8

743 71 74
                                    


"Hatırlayacağım çünkü şuan iliklerime kadar ayığım."

Jungkook kendinden emin bir şekilde kafasını kaldırmış ve adamın gözlerinin içine bakmıştı.
İlk defa bu adamın üzerinde bir etkisi olduğunu düşünüyordu. Onu şaşırtabilmişti. Onu kandırabilmişti.

Sarhoş taklidini taehyungun duygularından emin olabilmek için yapmıştı. Hareketlerine nasıl tepkiler vereceğini merak etmişti. O yüzden sarhoş taklidi yapmıştı ve başarılı da olduğunu düşünüyordu.

Taehyungun şaşkın suratına bakarken suratında küçük bir tebessüm belirmişti. Ardından adamın bakışlarının dudaklarına kaydığını ve onun da suratına minik bir tebessümün yerleştiğini fark etmişti.

Taehyung gözlerini tekrar jungkookun gözlerini çıkarıp elini çocuğun ensesine atıp kendine doğru çekmiş ve dudaklarını çocuğun kulağına yaklaştırarak konuşmuştu.

"Jungkook, ayık olduğunu biliyorum. Duygularımı öğrenmek için böyle bir oyun oynadığını da biliyorum ve bir şey daha bilmek istiyorum."

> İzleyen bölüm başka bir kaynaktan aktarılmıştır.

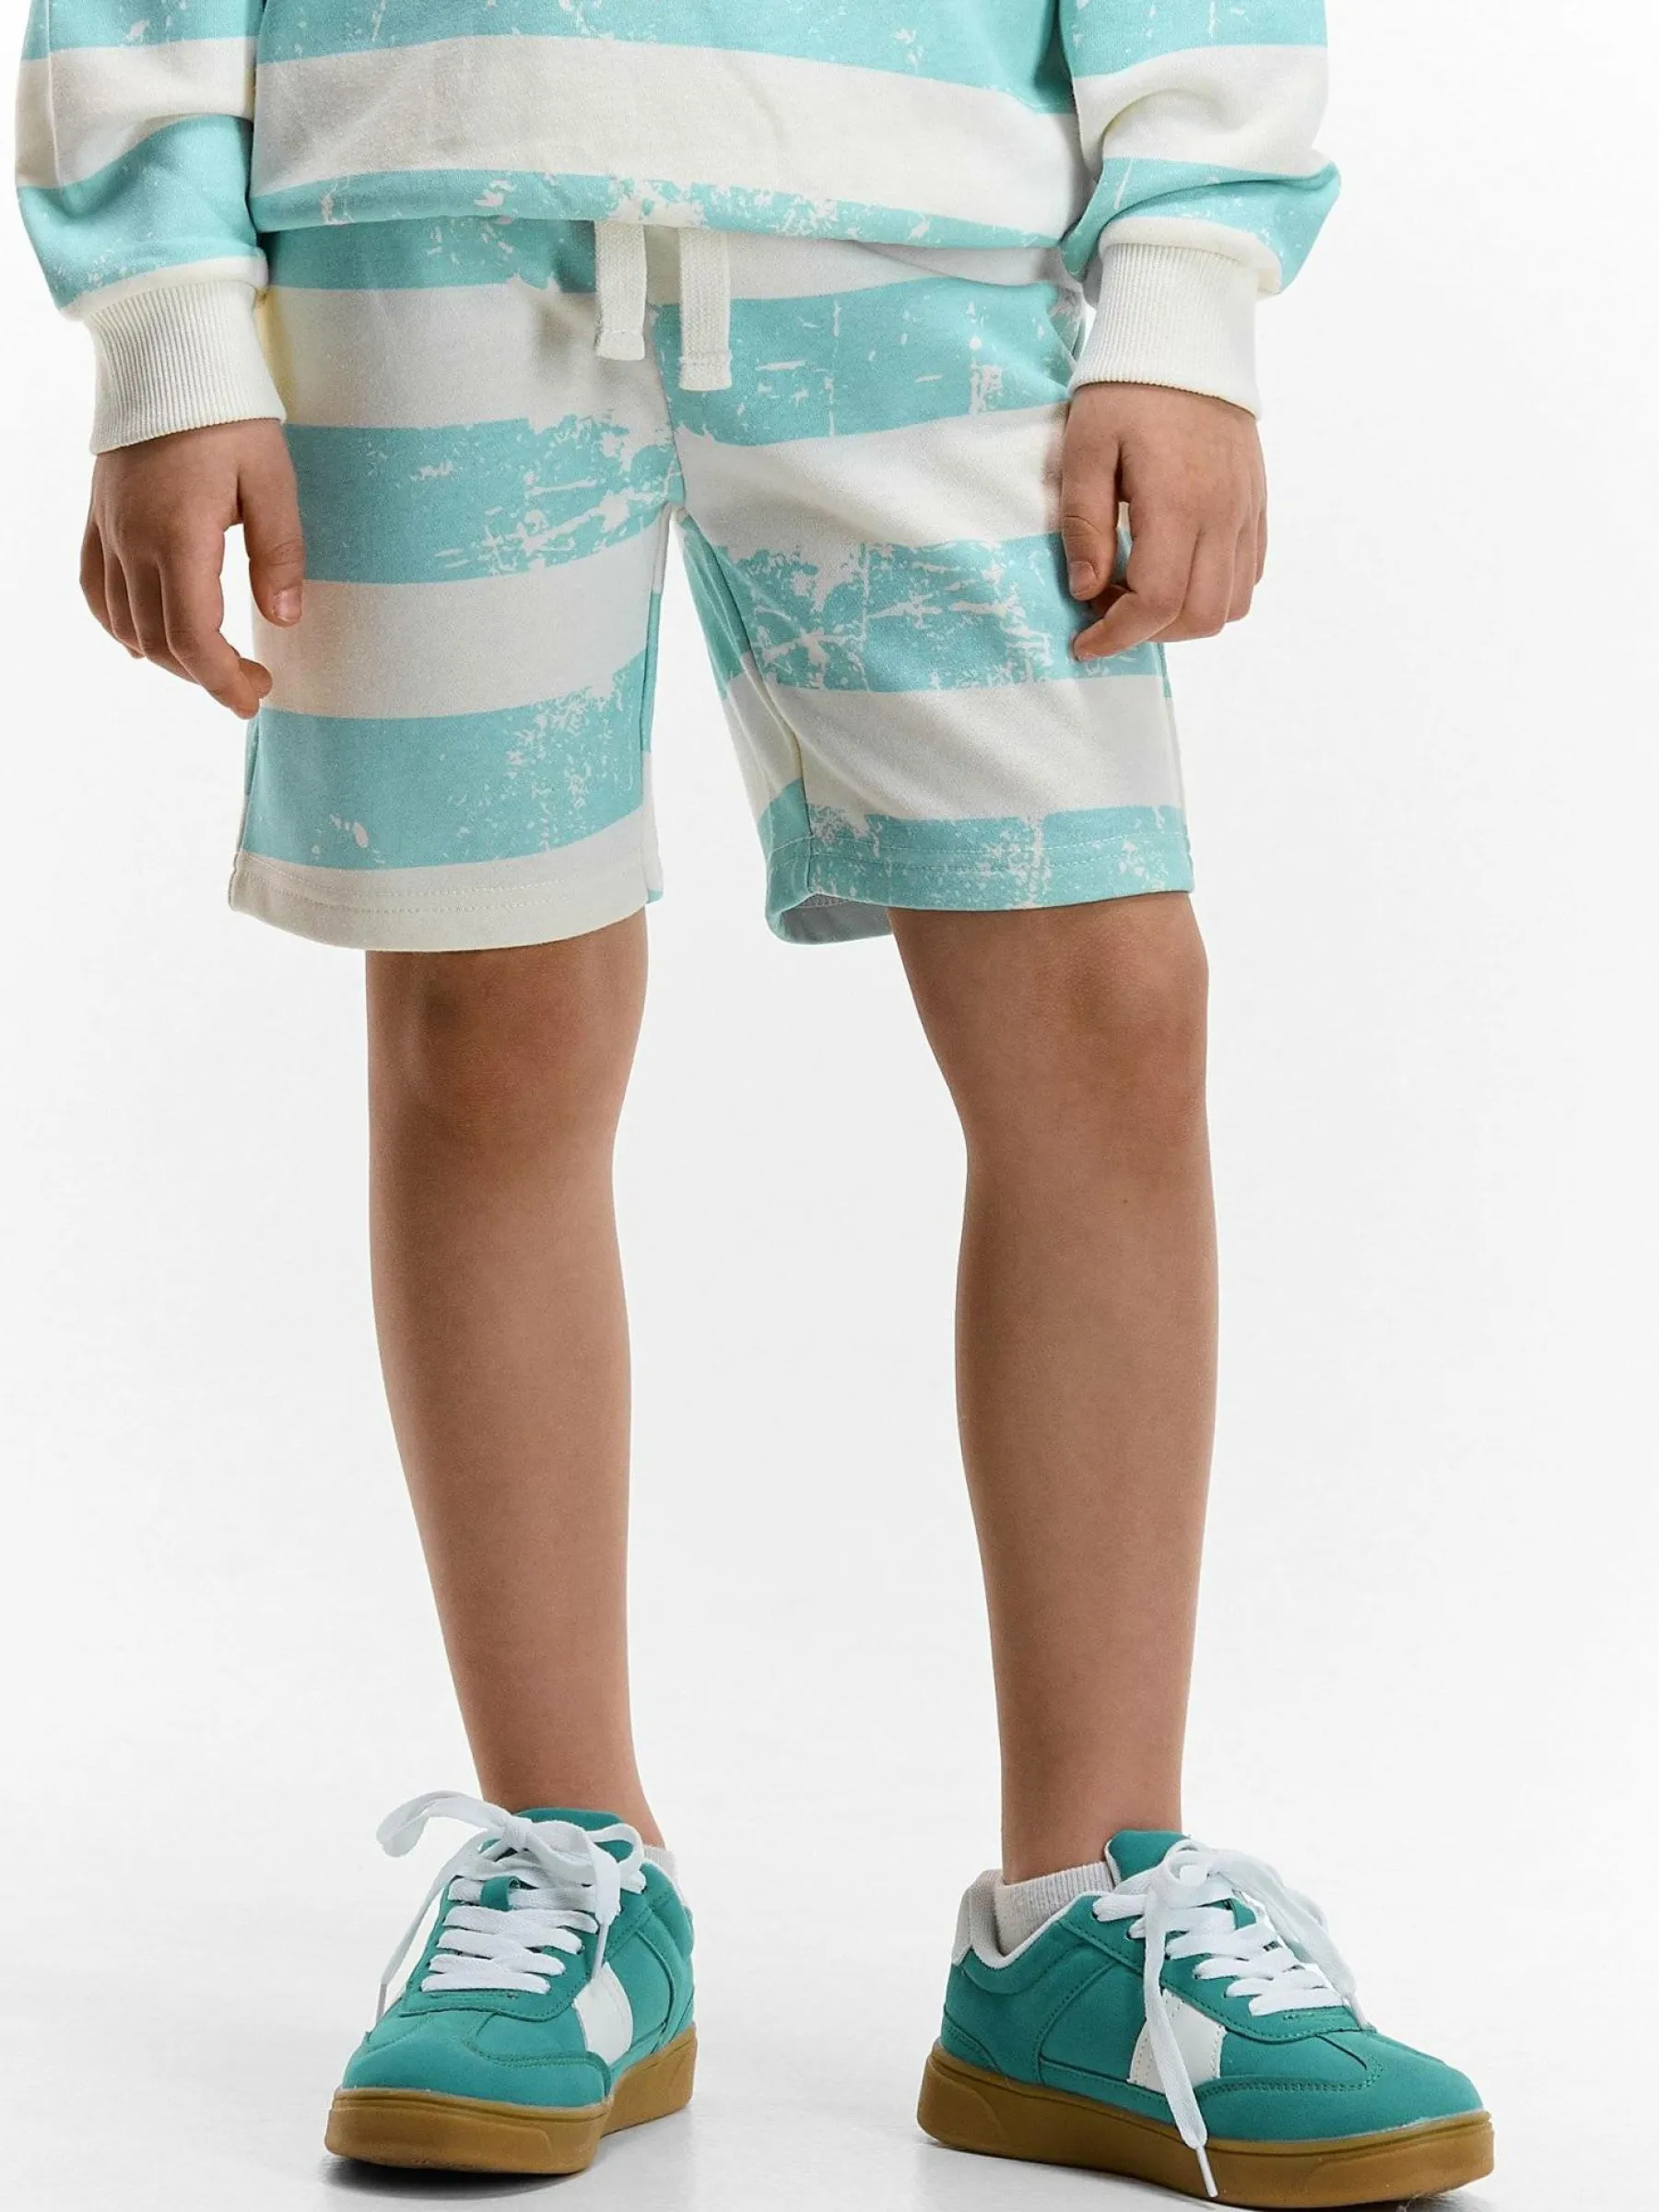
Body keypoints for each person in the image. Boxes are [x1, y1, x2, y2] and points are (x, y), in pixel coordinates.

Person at [16, 4, 1493, 2203]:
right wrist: (166, 325)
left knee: (1107, 1003)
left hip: (927, 220)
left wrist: (1186, 272)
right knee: (487, 1019)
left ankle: (1084, 1915)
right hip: (416, 196)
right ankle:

Jungkookun gözleri duyduğu her kelimede biraz daha açılmış ve şaşkınlıktan bayılacak gibi olmuştu. Ne yani ava giderken avlanmış mıydı? İlk defa bu adamın üzerinde bir etki yarattığını sansarken iki mislini mi yaşamıştı? Taehyung elini jungkookun ensesinden çektiğinde jungkook adamın kucağından inmek için hareketlenmiş ve ayağa kalkmıştı.

Ardından taehyungun yanına oturmuş ve ellerini kucağında birbirine geçirip kafasını olabildiğince eğerek beklemeye başlamıştı.

"Bak bana jungkook." Taehyung sert ve emrivaki sesiyle konuşsa da jungkook kafasını kaldırıp adamın gözlerine bakamamıştı.
Taehyung biraz sessizce bekledikten sonra koltukta jungkooka doğru kayıp ona daha yakın oturmuş ve çenesini tutup göz göze gelmelerini sağlamıştı.

"Jungkook, korkmana ya da utanmana gerek yok. Ayık olduğunu seni kucağıma aldığımda fark etmiştim zaten. Ortada kızacağım bir şey olsa o zaman kızardım tamam mı?" Taehyung sanki bir çocuğu teselli edercesine konuşmuş ve konuşmasının sonuna tatlı bir gülücük de eklemişti. Eklediği gülücükle jungkookda hafifçe gülümsemiş ve o da konuşmuştu.

"Böyle bir şey yaptığım için özür dilerim. Yapmamalıydım. Düzgünce sormalıydım ama yapamadım. Bende o yüzden böyle bir şeye başvurdum."

"Jungkook, açıklama yapmak zorunda değilsin. Sana kızmadığımı söyledim." Taehyung kendini açıklamaya çalışan çocuğun halini anlamış ve daha da gerilmemesi için ondan açıklama istemediğini söylemişti. Jungkook da küçük bir fısıltıyla teşekkür etmiş, ardından tekrar konuşmaya başlamıştı. "Hem nasıl anladın sen benim sarhoş olmadığımı?"

Taehyung elini yanında oturan çocuğun yanağına koymuş ve başparmağıyla alt dudağının altındaki beni okşamıştı.

"Dudaklarım tenine değdiğinde kızarmaya başladın çünkü."

Bu seferde elini çocuğun yanağından çekip göğüsünün ortasına koymuştu.

"Kalbin hiç olmadığı kadar hızlı attı."

Eli tekrar yerinden kalkmış ve bu seferde çocuğun yüzüne düşen bir iki tutam saçı kulağının arkasına sıkıştırmıştı.

"Ve gözlerin jungkook...gözlerin hiç görmediğim bakışlarla baktılar bana.
Sarhoşluğun yanılsaması olmadan, kötülüğün karanlığı olmadan, sanki bir melekle bakıştım.
Sen bana bir melekle bakışma şansı verdin jungkook."

Jungkook teninde hissettiği dokunuşlara mı yoksa duyduğu sözlere mi odaklanacağını bilmiyordu. Söylediği cümleleri dinlerken yaşamıştı. Kalbi hızlı hatta çok hızlı atıyordu, parmaklarının değdiği yerler alev alev yanıyordu. Kulakları büyük ihtimalle çoktan kıpkırmızı olmuştu ama o asıl bakışlarını merak ediyordu.